WHAT YOU ARE ASKED TO DO: Render the listing below as a Markdown table with the columns Row and Line, numbering each row and leaving out any blank lines.

RECORDS FOR PROCESSING:

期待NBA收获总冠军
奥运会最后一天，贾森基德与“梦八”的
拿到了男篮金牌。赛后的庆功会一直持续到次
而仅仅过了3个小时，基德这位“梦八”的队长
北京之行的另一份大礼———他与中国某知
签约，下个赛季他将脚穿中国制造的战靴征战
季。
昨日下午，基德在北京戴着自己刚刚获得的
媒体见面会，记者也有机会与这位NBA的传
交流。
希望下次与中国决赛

RESPONSE AREA:
| Row | Line |
|---|---|
| 1 | 期待NBA收获总冠军 |
| 2 | 奥运会最后一天，贾森基德与“梦八”的 |
| 3 | 拿到了男篮金牌。赛后的庆功会一直持续到次 |
| 4 | 而仅仅过了3个小时，基德这位“梦八”的队长 |
| 5 | 北京之行的另一份大礼———他与中国某知 |
| 6 | 签约，下个赛季他将脚穿中国制造的战靴征战 |
| 7 | 季。 |
| 8 | 昨日下午，基德在北京戴着自己刚刚获得的 |
| 9 | 媒体见面会，记者也有机会与这位NBA的传 |
| 10 | 交流。 |
| 11 | 希望下次与中国决赛 |